Every line of the data below that holds the string "अतएव" needs to be reported.

(Input for this task Opens)

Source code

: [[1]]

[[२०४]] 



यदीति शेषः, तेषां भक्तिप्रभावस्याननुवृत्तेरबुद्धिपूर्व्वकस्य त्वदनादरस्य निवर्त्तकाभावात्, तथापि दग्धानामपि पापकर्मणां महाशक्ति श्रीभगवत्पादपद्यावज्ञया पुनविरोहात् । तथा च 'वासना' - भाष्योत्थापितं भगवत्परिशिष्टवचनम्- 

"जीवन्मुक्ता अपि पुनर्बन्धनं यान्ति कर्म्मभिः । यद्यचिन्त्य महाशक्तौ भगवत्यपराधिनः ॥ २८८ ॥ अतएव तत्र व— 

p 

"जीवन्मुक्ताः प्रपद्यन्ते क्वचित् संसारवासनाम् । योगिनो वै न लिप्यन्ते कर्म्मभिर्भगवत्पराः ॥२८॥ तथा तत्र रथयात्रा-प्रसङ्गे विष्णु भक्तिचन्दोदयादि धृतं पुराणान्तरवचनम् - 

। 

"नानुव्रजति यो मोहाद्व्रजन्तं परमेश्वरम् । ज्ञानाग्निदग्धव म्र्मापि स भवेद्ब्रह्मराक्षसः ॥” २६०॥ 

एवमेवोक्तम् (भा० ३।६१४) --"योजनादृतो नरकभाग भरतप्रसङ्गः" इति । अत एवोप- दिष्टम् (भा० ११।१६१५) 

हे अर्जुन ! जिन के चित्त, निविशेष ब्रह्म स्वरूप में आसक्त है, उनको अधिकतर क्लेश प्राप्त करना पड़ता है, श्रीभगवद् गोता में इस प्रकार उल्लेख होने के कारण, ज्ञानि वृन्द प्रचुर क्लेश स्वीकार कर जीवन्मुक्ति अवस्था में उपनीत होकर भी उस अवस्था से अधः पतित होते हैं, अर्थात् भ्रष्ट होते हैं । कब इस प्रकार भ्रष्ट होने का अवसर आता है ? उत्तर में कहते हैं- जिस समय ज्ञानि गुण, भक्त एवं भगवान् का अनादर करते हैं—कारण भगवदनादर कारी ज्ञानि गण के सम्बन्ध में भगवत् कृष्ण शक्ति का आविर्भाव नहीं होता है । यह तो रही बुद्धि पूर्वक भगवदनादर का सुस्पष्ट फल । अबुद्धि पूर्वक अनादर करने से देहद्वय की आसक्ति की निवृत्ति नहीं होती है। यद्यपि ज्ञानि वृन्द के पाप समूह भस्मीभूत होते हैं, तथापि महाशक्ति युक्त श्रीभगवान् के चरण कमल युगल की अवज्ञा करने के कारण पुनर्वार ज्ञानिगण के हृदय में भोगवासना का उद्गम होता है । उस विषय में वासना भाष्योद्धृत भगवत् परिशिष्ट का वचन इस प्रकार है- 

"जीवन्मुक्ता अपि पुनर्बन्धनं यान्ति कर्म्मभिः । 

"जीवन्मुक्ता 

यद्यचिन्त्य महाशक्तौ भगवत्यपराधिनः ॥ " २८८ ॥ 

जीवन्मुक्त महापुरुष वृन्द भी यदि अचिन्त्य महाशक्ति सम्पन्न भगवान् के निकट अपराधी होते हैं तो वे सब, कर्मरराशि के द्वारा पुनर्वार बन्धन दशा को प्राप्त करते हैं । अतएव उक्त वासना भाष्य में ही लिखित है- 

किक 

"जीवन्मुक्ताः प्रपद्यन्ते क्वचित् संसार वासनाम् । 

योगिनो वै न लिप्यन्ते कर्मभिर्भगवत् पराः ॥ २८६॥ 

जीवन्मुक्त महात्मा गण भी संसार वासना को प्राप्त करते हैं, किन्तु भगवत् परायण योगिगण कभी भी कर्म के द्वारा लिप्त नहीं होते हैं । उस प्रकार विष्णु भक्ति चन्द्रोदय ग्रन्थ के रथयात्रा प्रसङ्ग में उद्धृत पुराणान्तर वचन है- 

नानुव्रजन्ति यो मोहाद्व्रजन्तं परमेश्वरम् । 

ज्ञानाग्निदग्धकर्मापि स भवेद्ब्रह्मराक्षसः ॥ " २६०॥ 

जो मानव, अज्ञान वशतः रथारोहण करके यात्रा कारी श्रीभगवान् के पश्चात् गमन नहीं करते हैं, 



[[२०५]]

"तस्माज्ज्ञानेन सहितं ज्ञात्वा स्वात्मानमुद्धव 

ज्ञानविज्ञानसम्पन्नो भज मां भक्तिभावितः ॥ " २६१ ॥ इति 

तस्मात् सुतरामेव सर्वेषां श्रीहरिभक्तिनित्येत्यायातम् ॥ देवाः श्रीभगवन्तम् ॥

(Input for this task Closes)

Response box:
"जीवन्मुक्ता अपि पुनर्बन्धनं यान्ति कर्म्मभिः । यद्यचिन्त्य महाशक्तौ भगवत्यपराधिनः ॥ २८८ ॥ अतएव तत्र व— 
जीवन्मुक्त महापुरुष वृन्द भी यदि अचिन्त्य महाशक्ति सम्पन्न भगवान् के निकट अपराधी होते हैं तो वे सब, कर्मरराशि के द्वारा पुनर्वार बन्धन दशा को प्राप्त करते हैं । अतएव उक्त वासना भाष्य में ही लिखित है- 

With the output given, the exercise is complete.